A Closer Look at Sundance: PART ONE

Another year, another Sundance. They lost my invite in the mail again so I’m forced to peruse the movie capsules looking for the good stuff. I’m trying to avoid the obvious picks you’ve seen everywhere else because you know we’re all about innovation here. Relax and enjoy part one, part two coming at ya soon!

AMERICAN BLACKOUT

I’m a little worried about the politics behind this particular film but I’m facinated by the subject matter. Here’s the official word:

Ian Inaba’s American Blackout is a stylish, intelligent, and provocative documentary that looks at the historic and systematic disenfranchisement of the black vote through the lens of the political career of Congresswoman Cynthia McKinney (D-Georgia).

If American Blackout can stay balanced this could be a very intriguing piece of film… of course balance is damn near impossible with politics but I’m willing to give it the benefit of the doubt right now.

AN UNREASONABLE MAN

It’s another political one but of a much different cloth. It’s all about your boy Ralph Nader, a political hotbutton if ever there was one. I don’t know what to think of the guy… is he a loon, is the only real activist left?

An Unreasonable Man skillfully dissects the life and work of an unparalleled human being. The film begs the question, when do we speak for what is right without compromise, and when do we surrender one battle for the sake of the war?

Big themes all the way around for a divisive political figure. I’d see it to get some clarity on a guy I’ve never really gotten.

TV JUNKIE

Another documentary about a guy who took 3000 hours of footage of his own life. Why so many documentaries? Much better hit/miss ratio with the smaller budget higher concept stuff in my mind. It’s not like the next Die Hard is going to be screened at Sundance y’know? Here’s the party line on this one:

What unfolds in TV Junkie is a riveting journey into the heart of darkness, where one man’s fight for survival is caught on tape in an unprecedented way. A self-imposed The Truman Show with a dark twist, TV Junkie transcends one man’s tragic story and becomes a harrowing reflection on a generation obsessed with celebrity and technology.

Got all that?

COME EARLY MORNING

One thing I know about screenwriters is they always put themselves in the work. That’s why I’m interested in this one by Joey Lauren Adams, because I think she’s an interesting gal. We could have the next Sofia Coppola on our hands or perhaps a dreadfully boring and obtuse effort. Either way it’s interesting. I’ll let the marketing folks have the last word:

Come Early Morning is a beautifully rendered film about a southern woman in a small-town, rural community, a subject director Joey Lauren Adams obviously knows intimately. Delicately told, and rather efficiently related, it is the story of Lucy, a 30-something woman who keeps waking up with a stiff hangover and a guy she doesn’t even want to look at.

FORGIVEN

Forgiven is an 80 minute debut film entered in the dramatic competition. 80 minutes? Debut? Consider me interested. This one involves capital punishment and politics, two subjects rife for intrigue. Here’s the man’s word:

On the eve of his campaign for the Senate, small-town D.A. Peter Miles (played by Fitzgerald himself) receives word that the governor has exonerated a death-row inmate, Ronald Bradler, whom Miles prosecuted some five years earlier. When a public vetting of Miles’s record, amid a media frenzy, discloses evidence of impropriety in the prosecutor’s conduct, Bradler seeks out Miles for answers.

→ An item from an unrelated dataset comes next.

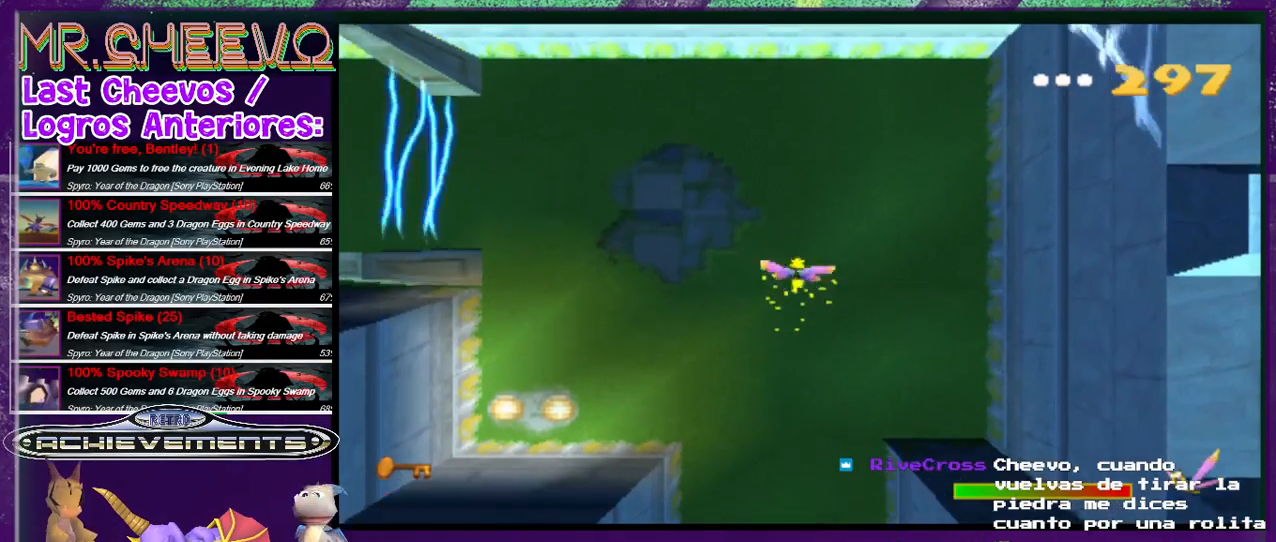
{"buttons": ["DPAD_UP", "DPAD_RIGHT"], "events": [[33, "DPAD_UP", "up"], [67, "SQUARE", "up"], [367, "DPAD_RIGHT", "down"], [433, "DPAD_UP", "down"]]}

At the worst it’s only 80 minutes of your life gone, less than your typical crap formula comedy.

SHERRYBABY

When considering what film’s to see I like to ask myself a series of questions. If I answer “yes” to enough of them I get off my couch and roll out to the movie theater. Question 42 is “Is Maggie Gyllenhaal in it?” On this film the answer is yes. I’m willing to overlook a potentially bad plot in the hopes that my girl Maggs pulls it through. Maggie I wish I’d never see your face.

Sherry Swanson is recently released from prison and dreams of getting a job, settling down, and being a mother to her five-year-old daughter. Big problems arise when she realizes her brother and his wife are invested in raising the child themselves. The constricting realities of unemployment and parole complicate things even more.